Kilit Güney Koridoru
HAZAR Strateji Enstitüsü Enerji Araştırmaları Merkezi Uzmanı Emin Akhundzada ise “Türkiye, dünyanın ispatlanmış petrol ve doğal gaz rezervlerinin yüzde 70’inden fazlasının yer aldığı Ortadoğu ve Hazar bölgesine yakın bulunuyor. Bu bölgeler zengin enerji kaynaklarına sahip olsalar da, kendi kaynaklarını doğrudan batı piyasalarına çıkarma konumuna sahip değil. Bu noktada Türkiye, üretici ile tüketiciyi buluşturma noktasında bir köprü rolü oynuyor ve özellikle Avrupa enerji güvenliğinin sağlanması noktasında önemli rol üstleniyor.
Keza Azerbaycan ile beraber gerçekleştirdikleri Bakü-Tiflis-Ceyhan petrol boru hattı ve Bakü-Tiflis-Erzurum doğal gaz boru hattı projeleri bu noktada çok önemli. Ayrıca Güney Gaz Koridoru vasıtası ile Hazar gazının yanısıra, Irak ve İsrail gazı da Türkiye üzerinden Avrupa’ya ulaştırılabilir. Proje gerçekleştiği takdirde, Türkiye hem enerjiye olan bağımlılığını önemli oranda azaltmış olacak, hem Avrupa enerji arz güvenliği noktasında çok kilit bir rol üstlenmiş olacak” yorumunu yaptı.
EPİAŞ işi çözmüyor
ENERJİ uzmanı Arif Aktürk, gazın değerinin pazar değeri ile anlaşılacağını belirterek, “Türkiye’nin doğusunda çok ciddi gaz kaynakları var.
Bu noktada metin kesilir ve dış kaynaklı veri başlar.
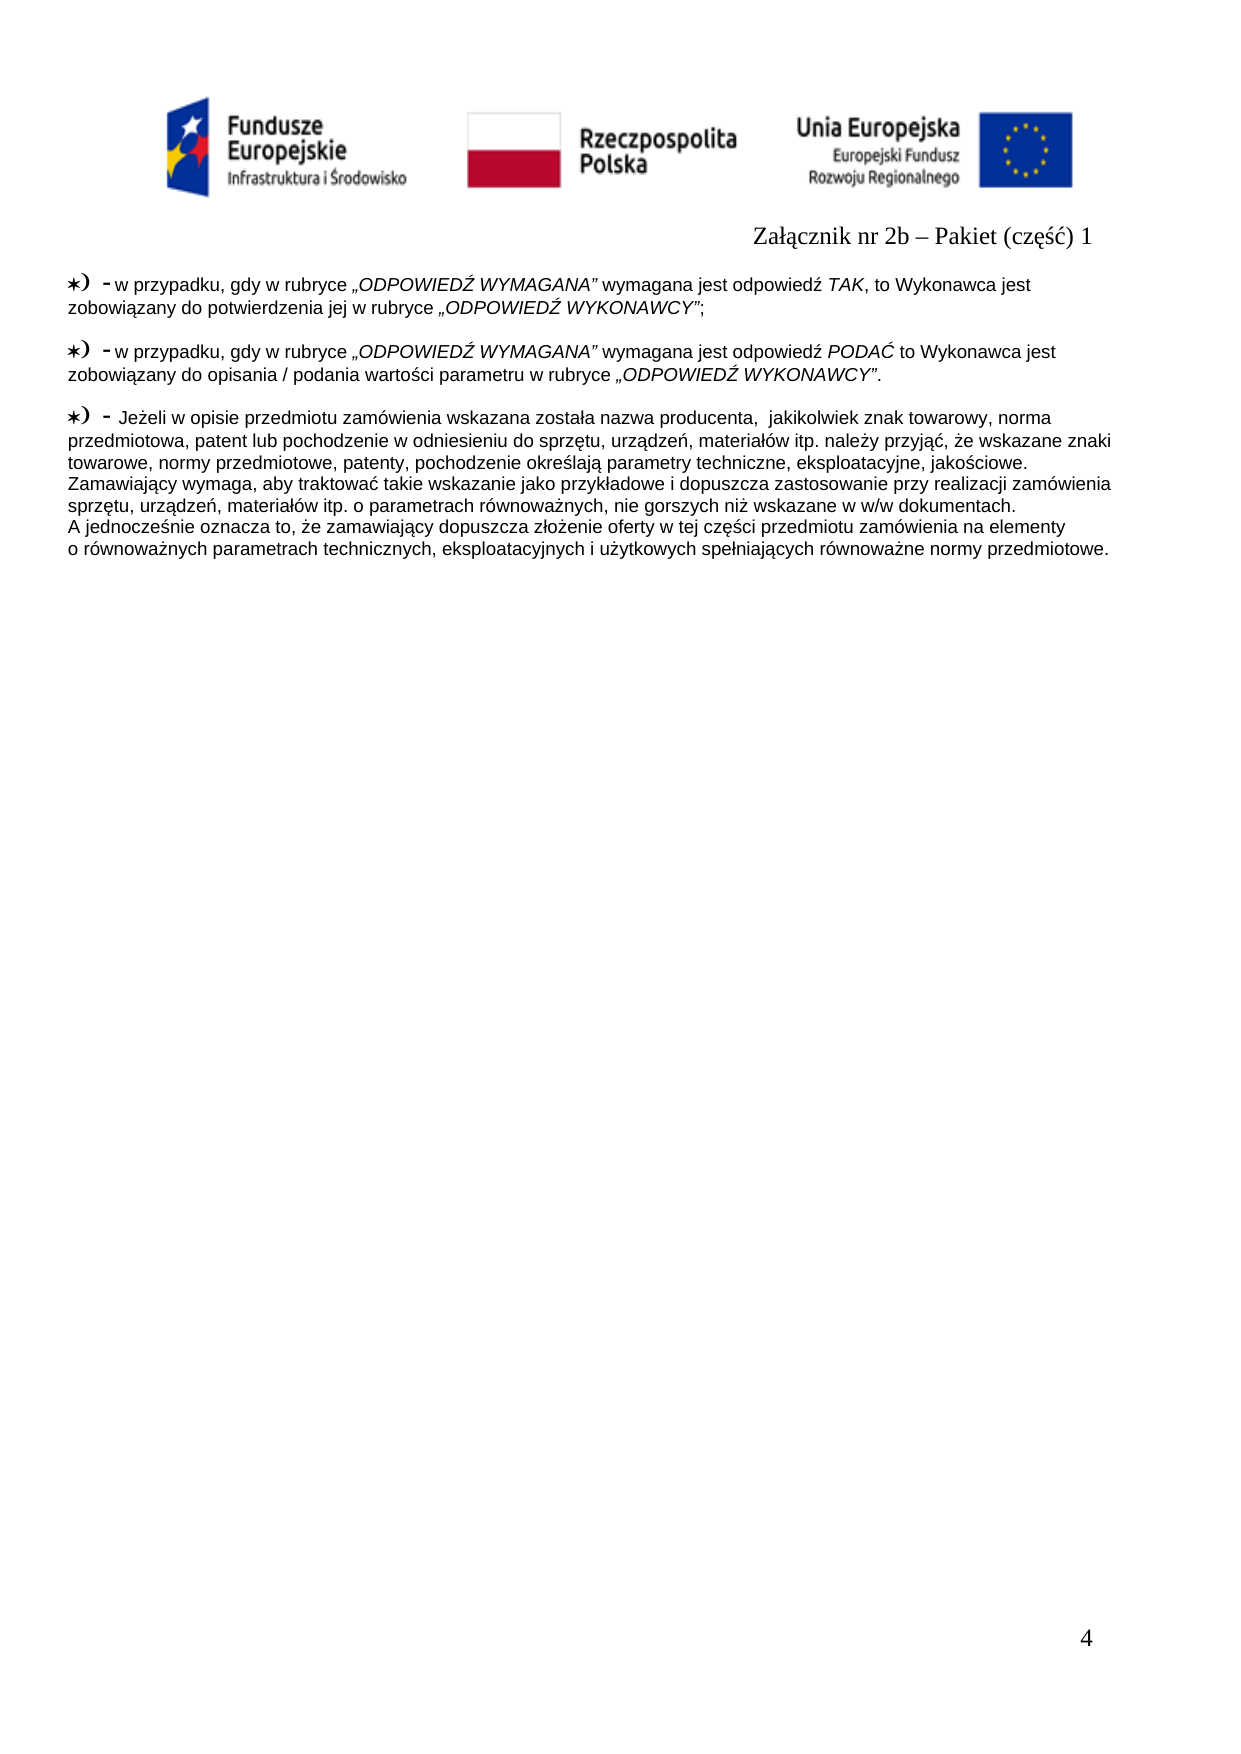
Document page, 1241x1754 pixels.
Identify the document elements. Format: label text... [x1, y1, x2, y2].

table_cell  w przypadku, gdy w rubryce „ODPOWIEDŹ WYMAGANA” wymagana jest odpowiedź TAK, to Wykonawca jest zobowiązany do potwierdzenia jej w rubryce „ODPOWIEDŹ WYKONAWCY”;  w przypadku, gdy w rubryce „ODPOWIEDŹ WYMAGANA” wymagana jest odpowiedź PODAĆ to Wykonawca jest zobowiązany do opisania / podania wartości parametru w rubryce „ODPOWIEDŹ WYKONAWCY”.  Jeżeli w opisie przedmiotu zamówienia wskazana została nazwa producenta, jakikolwiek znak towarowy, norma przedmiotowa, patent lub pochodzenie w odniesieniu do sprzętu, urządzeń, materiałów itp. należy przyjąć, że wskazane znaki towarowe, normy przedmiotowe, patenty, pochodzenie określają parametry techniczne, eksploatacyjne, jakościowe. Zamawiający wymaga, aby traktować takie wskazanie jako przykładowe i dopuszcza zastosowanie przy realizacji zamówienia sprzętu, urządzeń, materiałów itp. o parametrach równoważnych, nie gorszych niż wskazane w w/w dokumentach. A jednocześnie oznacza to, że zamawiający dopuszcza złożenie oferty w tej części przedmiotu zamówienia na elementy o równoważnych parametrach technicznych, eksploatacyjnych i użytkowych spełniających równoważne normy przedmiotowe. [60, 250, 1147, 579]
picture [147, 73, 1093, 222]
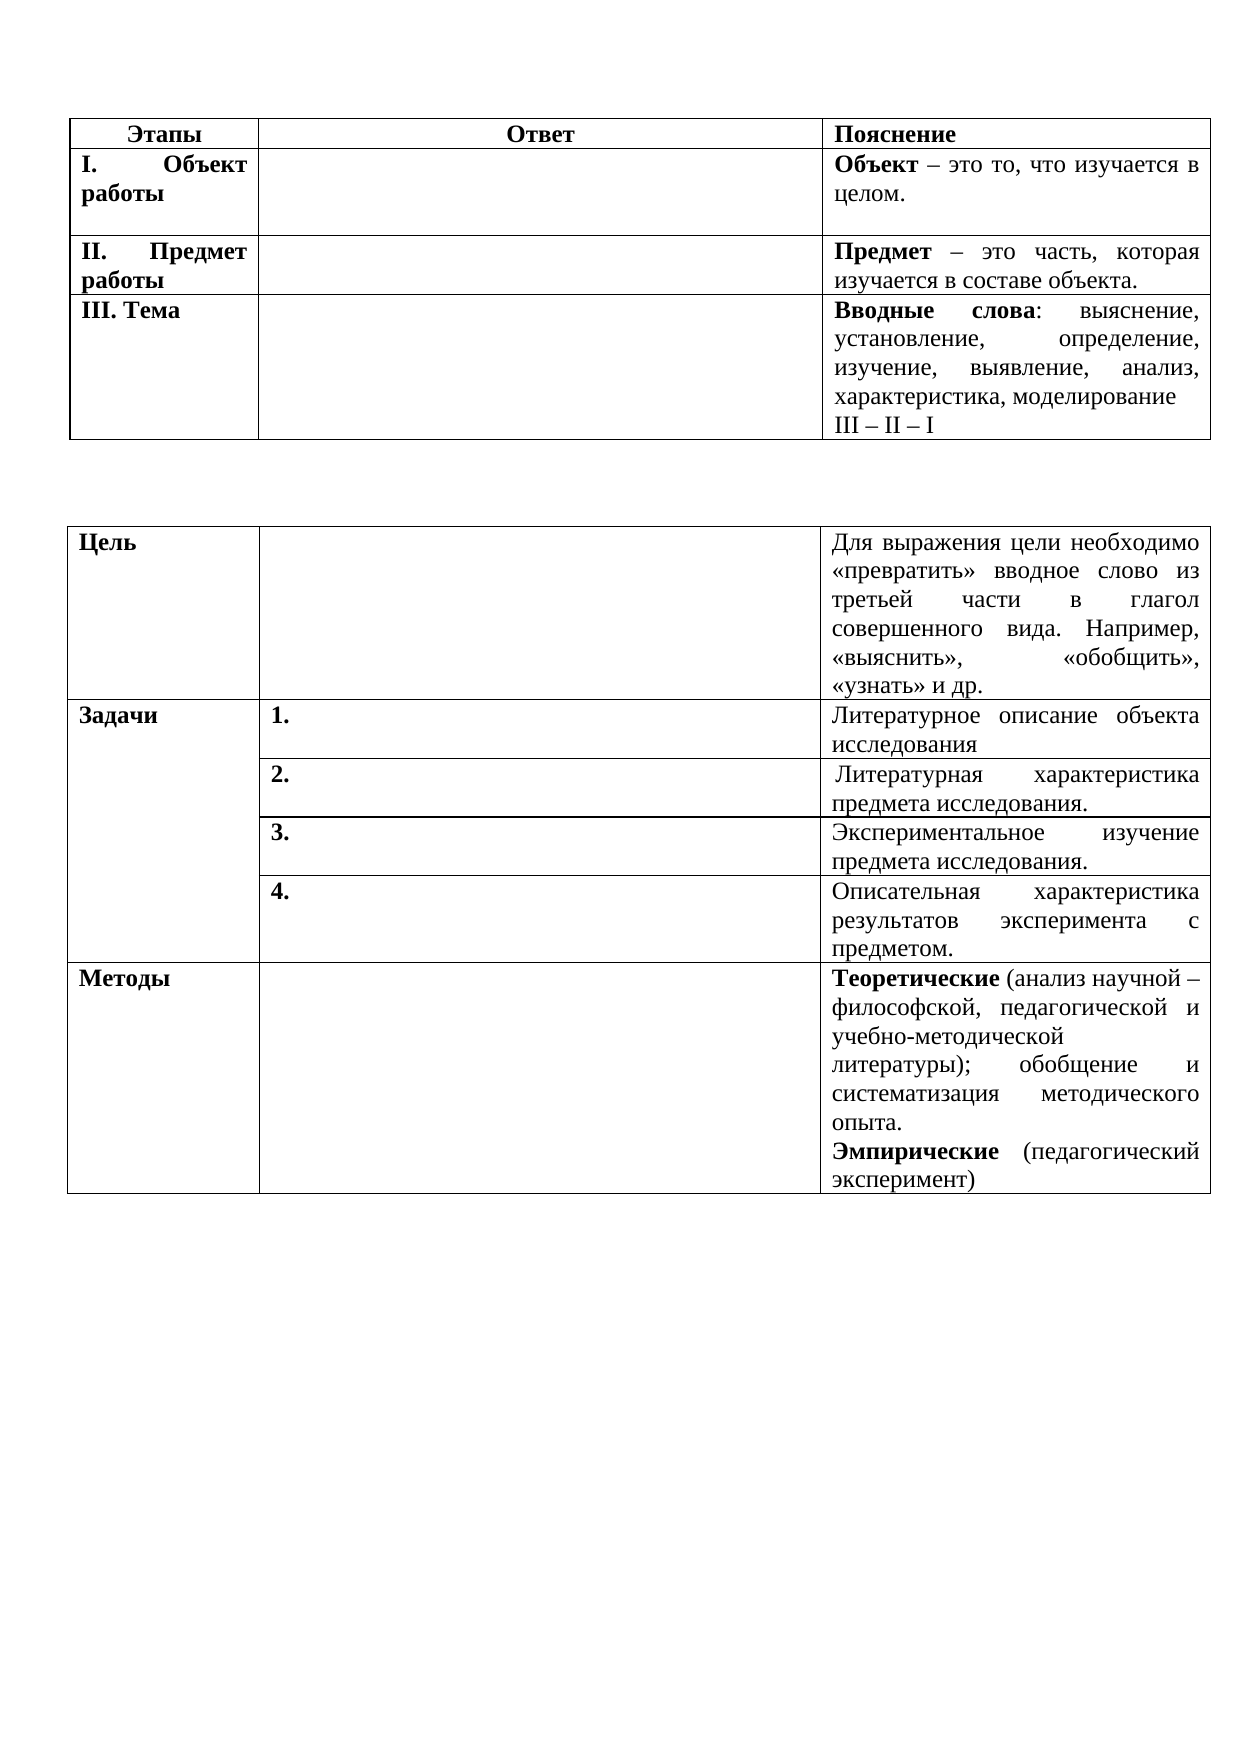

Azerbaycan, Doğu Akdeniz, Kuzey Irak, İran… Yeni projelerin fizibilitesini çalıştırmak için güvenilir bir referans fiyat oluşması lazım. Sadece EPİAŞ’ın kurulması işi çözmüyor. Pazar dinamiklerinin fiyatlara yansıyabildiği bir mekanizmanın tesis edilmesi gerekiyor. Avrupa ciddi HUB’lar oluşturdu. Doğu Akdeniz’de bir gaz keşfi yapıldı. Gazın başındakiler, o gazın ekonomik modelini tasarladığında, benim gazım Türkiye’ye şu şekilde ulaşır, şu fiyattan pazarlayabilirim diye düşünebilmeli. Gaz Türkiye’de para ediyorsa Türkiye’de kalır, Avrupa’da para ediyorsa Avrupa’ya geçer” diye konuştu.
İsrail gazı için en uygun rota
PETFORM Başkanı Orhan Duran Türkiye’nin hem petrol, hem gazda bir enerji HUB’ı olması gerektiğini belirterek şunları söyledi: “Doğu Akdeniz gazı diye bir olay var. İsrail için hem ekonomik, hem güvenlik açısından en uygun rota Türkiye. Türkiye’ye bu gazın getirilmesi gibi bir strateji olabilir. Bir de Kuzey Irak’taki petrol ve gazın Türkiye’ye getirilmesi ve fazlasının Avrupa’ya satılması söz konusu. Kürt petrolü ile ilgili şu anda bir boru hattı K.Irak’ta yapılıyor, yılsonuna kadar işletmeye girecek.”